## Stored data

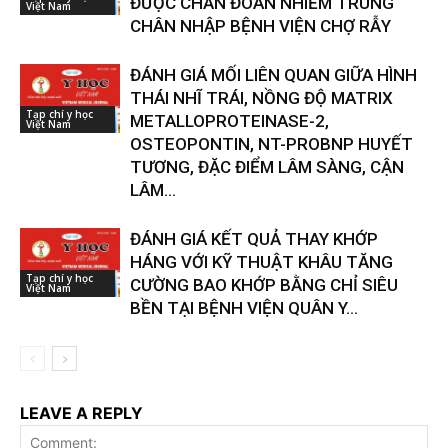
ĐƯỢC CHẨN ĐOÁN NHIỄM TRÙNG
Việt Nam
CHÂN NHẬP BỆNH VIỆN CHỢ RẪY
ĐÁNH GIÁ MỐI LIÊN QUAN GIỮA HÌNH
THÁI NHĨ TRÁI, NỒNG ĐỘ MATRIX
Tạp chí y học
METALLOPROTEINASE-2,
Việt Nam
OSTEOPONTIN, NT-PROBNP HUYẾT
TƯƠNG, ĐẶC ĐIỂM LÂM SÀNG, CẬN
LÂM...
ĐÁNH GIÁ KẾT QUẢ THAY KHỚP
HÁNG VỚI KỸ THUẬT KHÂU TĂNG
Tạp chí y học
CƯỜNG BAO KHỚP BẰNG CHỈ SIÊU
Việt Nam
BỀN TẠI BỆNH VIỆN QUÂN Y...
LEAVE A REPLY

## Problem details
Transcribe every entry exactly, omitting pictures.

## Expected answer
ĐƯỢC CHẨN ĐOÁN NHIỄM TRÙNG
Việt Nam
CHÂN NHẬP BỆNH VIỆN CHỢ RẪY
ĐÁNH GIÁ MỐI LIÊN QUAN GIỮA HÌNH
THÁI NHĨ TRÁI, NỒNG ĐỘ MATRIX
Tạp chí y học
METALLOPROTEINASE-2,
Việt Nam
OSTEOPONTIN, NT-PROBNP HUYẾT
TƯƠNG, ĐẶC ĐIỂM LÂM SÀNG, CẬN
LÂM...
ĐÁNH GIÁ KẾT QUẢ THAY KHỚP
HÁNG VỚI KỸ THUẬT KHÂU TĂNG
Tạp chí y học
CƯỜNG BAO KHỚP BẰNG CHỈ SIÊU
Việt Nam
BỀN TẠI BỆNH VIỆN QUÂN Y...
LEAVE A REPLY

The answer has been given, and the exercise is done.